Over the last two years, several companies have rushed to get SQL-on-Hadoop products or projects to market. Having a familiar SQL interface makes the data stored in Hadoop more accessible, and therefore more useful to larger parts of the organization. Search, another capability broadly available from several Hadoop vendors, enables more use cases for a different set of audiences.
This rush for SQL-on-Hadoop has left the developer market effectively underserved. But here’s the reality: if you can’t accomplish your task with SQL or even Pig, it’s time to break out the editor or IDE and start writing code. That means writing MapReduce (or tomorrow, Spark?), which has its own challenges:
- Development tool support is fairly limited.
- Application deployment and management is lacking.
- Testing and debugging is difficult, if not impossible (the same can be said for just about any distributed system).
- Integrating with non-HDFS data sources requires a lot of custom code.
None of these are new or unknown challenges, and developers have simply dealt with them with mixed levels of success. But Hadoop is growing up. The workloads it handles are increasing in priority and complexity. Developers on Hadoop need the same empowerment as BI/analytics users.
This push for developer empowerment on the broader Hadoop stack went largely unnoticed at June’s Hadoop Summit, but a number of companies are filling this gap, such as Concurrent, Continuuity and BMC with its Control-M product. And the ubiquitous Spring Framework has several stories to tell, with Spring-Hadoop and Spring-Batch.
What’s interesting, at least to me, is the traditional Hadoop vendors are largely absent from empowering developers (except for Pivotal).
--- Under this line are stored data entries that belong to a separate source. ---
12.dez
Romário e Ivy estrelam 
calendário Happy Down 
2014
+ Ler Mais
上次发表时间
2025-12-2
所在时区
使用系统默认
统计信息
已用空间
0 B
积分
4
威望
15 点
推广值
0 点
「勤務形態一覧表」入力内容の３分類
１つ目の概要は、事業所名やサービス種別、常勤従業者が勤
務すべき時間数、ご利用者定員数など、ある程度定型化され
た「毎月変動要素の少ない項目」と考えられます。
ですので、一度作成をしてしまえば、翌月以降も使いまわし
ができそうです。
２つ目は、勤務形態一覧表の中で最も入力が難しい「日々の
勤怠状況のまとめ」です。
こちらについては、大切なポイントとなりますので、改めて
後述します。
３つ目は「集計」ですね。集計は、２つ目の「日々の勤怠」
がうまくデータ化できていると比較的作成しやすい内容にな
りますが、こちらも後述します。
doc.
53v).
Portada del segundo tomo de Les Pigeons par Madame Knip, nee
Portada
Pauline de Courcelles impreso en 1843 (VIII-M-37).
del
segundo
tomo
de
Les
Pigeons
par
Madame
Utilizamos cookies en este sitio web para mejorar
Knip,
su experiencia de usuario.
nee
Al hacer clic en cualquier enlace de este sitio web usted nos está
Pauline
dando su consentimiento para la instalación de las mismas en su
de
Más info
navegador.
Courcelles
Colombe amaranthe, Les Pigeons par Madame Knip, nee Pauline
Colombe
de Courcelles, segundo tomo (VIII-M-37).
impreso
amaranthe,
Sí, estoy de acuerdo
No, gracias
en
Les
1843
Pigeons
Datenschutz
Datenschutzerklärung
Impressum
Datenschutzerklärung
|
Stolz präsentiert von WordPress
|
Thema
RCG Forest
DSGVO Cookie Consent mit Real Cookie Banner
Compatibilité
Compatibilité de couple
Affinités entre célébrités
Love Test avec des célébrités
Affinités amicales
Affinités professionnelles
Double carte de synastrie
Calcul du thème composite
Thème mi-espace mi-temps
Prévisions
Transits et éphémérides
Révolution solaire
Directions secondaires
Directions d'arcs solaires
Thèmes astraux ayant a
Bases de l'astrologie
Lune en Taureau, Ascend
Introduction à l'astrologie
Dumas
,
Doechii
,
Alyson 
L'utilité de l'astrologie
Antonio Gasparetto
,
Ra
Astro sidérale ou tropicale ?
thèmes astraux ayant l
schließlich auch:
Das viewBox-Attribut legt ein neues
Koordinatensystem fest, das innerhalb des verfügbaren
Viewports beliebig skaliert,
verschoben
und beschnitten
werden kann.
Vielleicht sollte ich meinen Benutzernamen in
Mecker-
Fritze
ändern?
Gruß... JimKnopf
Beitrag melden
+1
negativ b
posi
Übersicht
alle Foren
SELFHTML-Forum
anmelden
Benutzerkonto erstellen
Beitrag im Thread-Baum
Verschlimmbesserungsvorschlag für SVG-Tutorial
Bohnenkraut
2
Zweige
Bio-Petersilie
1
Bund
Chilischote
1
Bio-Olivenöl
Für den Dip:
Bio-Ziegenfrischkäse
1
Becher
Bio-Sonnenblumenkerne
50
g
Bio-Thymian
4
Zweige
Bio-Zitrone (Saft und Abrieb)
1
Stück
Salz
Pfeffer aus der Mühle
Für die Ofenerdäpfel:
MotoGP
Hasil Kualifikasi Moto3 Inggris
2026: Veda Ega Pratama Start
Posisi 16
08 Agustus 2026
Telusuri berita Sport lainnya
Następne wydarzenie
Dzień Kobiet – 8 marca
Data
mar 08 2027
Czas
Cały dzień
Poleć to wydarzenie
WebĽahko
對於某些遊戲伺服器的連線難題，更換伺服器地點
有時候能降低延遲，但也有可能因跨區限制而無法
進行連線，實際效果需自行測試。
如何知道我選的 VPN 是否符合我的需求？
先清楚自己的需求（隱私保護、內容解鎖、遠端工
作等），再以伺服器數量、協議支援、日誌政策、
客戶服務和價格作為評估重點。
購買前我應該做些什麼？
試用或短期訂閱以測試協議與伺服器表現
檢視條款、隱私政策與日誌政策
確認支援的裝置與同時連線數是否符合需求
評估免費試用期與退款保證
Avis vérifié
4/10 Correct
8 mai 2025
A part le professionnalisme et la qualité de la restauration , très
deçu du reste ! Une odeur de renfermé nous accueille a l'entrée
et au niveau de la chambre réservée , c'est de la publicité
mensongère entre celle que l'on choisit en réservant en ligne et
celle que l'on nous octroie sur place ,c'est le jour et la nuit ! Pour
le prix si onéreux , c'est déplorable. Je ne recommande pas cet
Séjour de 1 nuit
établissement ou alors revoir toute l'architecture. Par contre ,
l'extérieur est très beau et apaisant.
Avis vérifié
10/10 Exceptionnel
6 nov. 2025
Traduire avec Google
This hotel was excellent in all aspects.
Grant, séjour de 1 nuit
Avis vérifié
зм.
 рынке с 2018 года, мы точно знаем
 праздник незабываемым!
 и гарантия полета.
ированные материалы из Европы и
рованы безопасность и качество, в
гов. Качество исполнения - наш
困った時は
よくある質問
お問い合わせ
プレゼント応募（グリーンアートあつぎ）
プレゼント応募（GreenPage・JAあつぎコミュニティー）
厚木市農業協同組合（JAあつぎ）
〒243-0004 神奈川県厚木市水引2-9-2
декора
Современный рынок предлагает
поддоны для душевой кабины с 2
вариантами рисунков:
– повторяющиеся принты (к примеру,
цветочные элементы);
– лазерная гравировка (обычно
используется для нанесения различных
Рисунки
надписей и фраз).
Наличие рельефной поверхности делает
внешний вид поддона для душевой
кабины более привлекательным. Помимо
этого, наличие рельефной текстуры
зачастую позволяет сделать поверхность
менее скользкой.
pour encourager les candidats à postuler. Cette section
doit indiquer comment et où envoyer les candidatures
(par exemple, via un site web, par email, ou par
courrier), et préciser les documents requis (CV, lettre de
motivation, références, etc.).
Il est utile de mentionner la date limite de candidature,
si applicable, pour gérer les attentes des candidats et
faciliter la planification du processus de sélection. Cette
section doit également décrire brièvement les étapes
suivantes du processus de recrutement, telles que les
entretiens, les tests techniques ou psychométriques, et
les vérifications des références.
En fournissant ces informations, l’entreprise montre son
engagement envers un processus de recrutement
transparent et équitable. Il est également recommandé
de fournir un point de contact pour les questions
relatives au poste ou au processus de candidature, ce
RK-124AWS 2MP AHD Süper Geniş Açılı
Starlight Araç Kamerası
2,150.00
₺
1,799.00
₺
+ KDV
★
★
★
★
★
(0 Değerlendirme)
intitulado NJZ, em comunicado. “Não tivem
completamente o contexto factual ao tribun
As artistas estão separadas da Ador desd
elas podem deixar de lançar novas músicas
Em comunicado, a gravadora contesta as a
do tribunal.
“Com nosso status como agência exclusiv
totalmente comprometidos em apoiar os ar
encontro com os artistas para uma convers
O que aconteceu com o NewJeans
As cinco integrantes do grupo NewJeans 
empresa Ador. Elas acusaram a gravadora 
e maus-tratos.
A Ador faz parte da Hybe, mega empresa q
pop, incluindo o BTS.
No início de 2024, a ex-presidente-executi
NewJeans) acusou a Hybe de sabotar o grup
Has the developer base been abandoned in favor of the enterprise, or is this a natural evolution of a data management application?
Update: Apparently Cloudera is leading the development of Kite SDK. Kite looks like a good start at addressing some of the pain points developers frequently encounter, such as building ETL pipelines and working with Maven.
Another Update: Milind Bhandarkar reminded me about Spring-XD.